Disruptive innovation takes the lead on the road by battery swapping.

The idea of ​​replacing dead batteries with fully charged batteries in electric vehicles has been a dream that has been around for more than a decade. Despite the efforts of big brands, it seems that it is still far from reaching its moment of prominence.

Another thing is electric scooters.

The same idea has brought manufacturers together like never before in a global effort to create a standardized battery that works across multiple makes and models, opening the door to a new way of thinking in electric vehicle development.

In the West, the evolution and sales of electric motorcycles lag behind their four-wheeled counterparts.

Developing electric motorcycles and turning them into a profitable proposition on a large scale remains a daunting challenge due to the enthusiastic clientele of internal combustion technology and the challenges in sales and production numbers.

But with legislation on the way to end sales of two-wheeled vehicles that emit carbon. By 2030, even for smaller and lower-performance motorcycles in the UK – if the current government proposals are given the green light – there is an increasing need to address the issue of how to balance autonomy, performance, and price. electric scooters …there is an increasing need to address the issue of how to balance autonomy, performance, and price in a way that keeps customers purchasing them.

And battery swapping looks set to be an important part of the solution.

In the case of electric cars, the challenge of changing batteries is monumental. The design of the car must take this into account, and the large size and weight of the batteries demands an automated mechanical system. Plus, with an increasing number of electric vehicles integrating batteries into their frame to save weight and space, making them easily removable requires a complete engineering twist.

Also, imagine that a century ago car manufacturers forced you to use only their brand of fuel, incompatible with any other vehicle. Well, that is the current state of battery exchange technology in cars.

On two wheels, a clear divide is beginning to appear. While several brands focused on larger, higher-performance electric motorcycles are going the way of cars, integrating bespoke batteries into their frames as structural components. A second significant group has realized that battery sharing could be the key to a beneficial cycle, and that by working together to establish a standard (just as the early electronics companies rallied around the familiar AA batteries, C, D and AAA that are still in use today) open the door to cheaper and lighter electric motorcycles and scooters that have none of the range issues associated with fixed battery designs. In addition to being more sustainable.

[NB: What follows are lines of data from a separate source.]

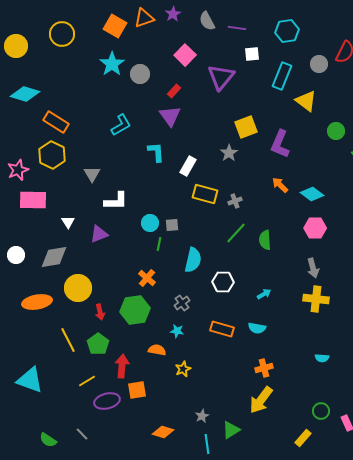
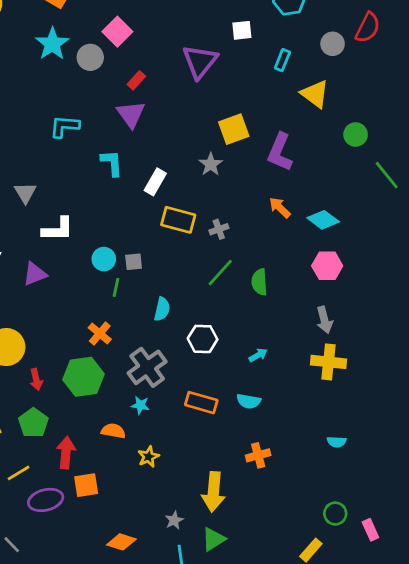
pink square: (185, 55) -> (117, 32), moved
cyan rectangle: (282, 76) -> (282, 60), size x0.6
cyan L-shape: (121, 125) -> (65, 126), turned -145
cyan semicircle: (193, 260) -> (162, 309), size x0.7
gray cross: (182, 303) -> (147, 367), size x1.8
yellow arrow: (261, 400) -> (213, 492), moved, turned -32

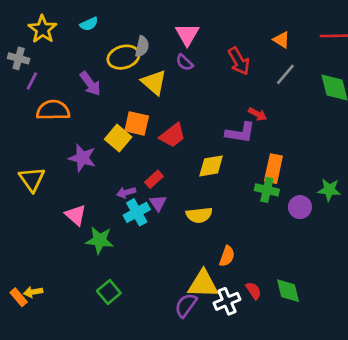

In the case of electric motorcycles, more than in the case of cars, autonomy is a problem. The usual solution on four wheels has been to add larger and larger batteries up to the massive 210 kWh pack of the new Hummer EV and rely on the available torque from the electric motors to make up for the extra weight they bring.

However, this is not a viable solution on motorcycles, where every extra kilo is a disadvantage in terms of performance and handling, and where there is simply no room to infinitely increase the size of a battery.

As a result, they often struggle to reach 100 miles of real range, punctuated by long stops to recharge. Electric motorcycles may have smaller batteries than cars, but they don’t recharge much faster and often lack the refrigeration and electronics needed to benefit from fast chargers.

Battery swapping technology reverses the vicious cycle of larger batteries for motos, where more kWh means more weight, a bigger engine, bigger brakes, and stronger suspension, all of which add even more mass and volume to the mix.

As long as there is a widespread network of battery exchange stations (such as those offered by Smobery), which makes it possible to replace exhausted batteries with new ones in a matter of seconds faster, cheaper and cleaner than it would be to even fill up a tank of gasoline, stopping regularly to do so becomes a much more comfortable and practical task.

If they can reduce a motorcycle’s range to, say, 50 miles, but make the battery change process quick and easy, they’ve hit the nail on the head, as the battery, motor, brakes, frame and Suspension parts can be reduced in size and weight without loss of performance, adding efficiency all the way.

Since batteries are basically rented rather than owned by the customer, we at Smobery are of the opinion that motorcycles using them should be substantially cheaper. That old fear that batteries weaken over time no longer works, especially if we take into account that with battery stations they will always be ready to be used at the maximum charge level.

Is battery swapping the ideal solution for vehicle fleets from sharing or leasing companies? Yes. Is it.